Como o cinema contribuiu para esta apropriação de Grândola Vila Morena na memória colectiva? Como desafiou a invisibilidade da difusão radiofónica? Como resolveu a aparente contradição entre a radicalidade dos acontecimentos, o “choque narrativo” que representam (Luís Trindade) e a quase “rotina” das quadras, marcadas pela repetição dos versos e pela “austeridade” musical do cante alentejano. Como o cinema encenou os famosos passos que parecem ter antecipado os militares em marcha, “profetizando” a queda da ditadura? Em que medida filmes realizados fora de Portugal permitiram à canção ecoar no estrangeiro?
Por um lado, a canção parece ter fornecido ao cinema uma matéria evidente, particularmente eficaz em termos de lisibilidade política e cronológica da Revolução, capaz de federar, enquanto “hino” (Didier Francfort), um público de espectadores envolvidos em dinâmicas de comemorações. Mas por outro lado, as suas apropriações pelo cinema não foram nem homogéneas nem consensuais.

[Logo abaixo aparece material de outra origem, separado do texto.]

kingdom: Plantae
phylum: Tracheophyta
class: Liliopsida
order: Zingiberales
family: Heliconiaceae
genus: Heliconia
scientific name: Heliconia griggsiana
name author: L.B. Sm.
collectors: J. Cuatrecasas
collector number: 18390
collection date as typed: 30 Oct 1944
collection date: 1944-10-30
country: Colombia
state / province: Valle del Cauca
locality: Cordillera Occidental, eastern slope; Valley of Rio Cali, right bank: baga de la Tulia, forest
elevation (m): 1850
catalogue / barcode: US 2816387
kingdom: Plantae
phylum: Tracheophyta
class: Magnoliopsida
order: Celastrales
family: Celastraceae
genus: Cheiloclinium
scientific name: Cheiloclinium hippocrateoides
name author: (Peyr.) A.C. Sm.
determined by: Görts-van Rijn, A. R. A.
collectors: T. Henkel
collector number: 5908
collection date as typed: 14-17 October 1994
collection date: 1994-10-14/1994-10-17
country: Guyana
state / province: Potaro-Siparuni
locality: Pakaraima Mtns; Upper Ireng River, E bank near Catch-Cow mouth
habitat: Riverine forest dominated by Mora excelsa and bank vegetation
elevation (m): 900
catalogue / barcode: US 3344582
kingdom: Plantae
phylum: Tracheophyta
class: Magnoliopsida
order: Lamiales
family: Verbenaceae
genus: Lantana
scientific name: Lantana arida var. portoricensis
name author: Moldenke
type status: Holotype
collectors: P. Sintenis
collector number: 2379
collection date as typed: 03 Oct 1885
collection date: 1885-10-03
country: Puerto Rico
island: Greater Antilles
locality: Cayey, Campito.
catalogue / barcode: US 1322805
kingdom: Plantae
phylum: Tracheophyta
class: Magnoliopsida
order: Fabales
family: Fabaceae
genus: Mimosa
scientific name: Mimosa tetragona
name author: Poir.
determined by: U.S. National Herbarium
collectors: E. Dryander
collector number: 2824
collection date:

Esta contribuição pretende analisar, através dum corpus de filmes que usaram Grândola, vila morena na banda sonora – do cinema revolucionário e militante, usando imagens de arquivo, ao cinema de ficção mais recente, assumido como reconstituição histórica – como as formas cinematográficas, colocam, para além da “verdade histórica” – a questão ética da relação ao espectador e ao passado, particularmente problemática no filme histórico (Sylvie Lindeperg). Como reativaram a sua força performativa e política?
Nota biográfica
Agnès Pellerin é atualmente investigadora na Universidade nova de Lisboa (INET-md) no quadro do projeto EXIMUS “Música e exílio”, apoiado pela Fundação para a Ciência e a Tecnologia. Autora duma tese sobre o uso da canção como representação do povo no cinema português na Universidade de Paris 8 (2020), foi membro da Casa Velasquez e investigadora visitante no ICS – ULisboa, onde desenvolveu investigações sobre o papel da música no cinema colonial. Publicou um livro sobre o fado na editora Chandeigne (2003, réed. 2016) e é co-autora do livro Les Portugais à Paris au fil des siècles et des arrondissements (Chandeigne, 2009).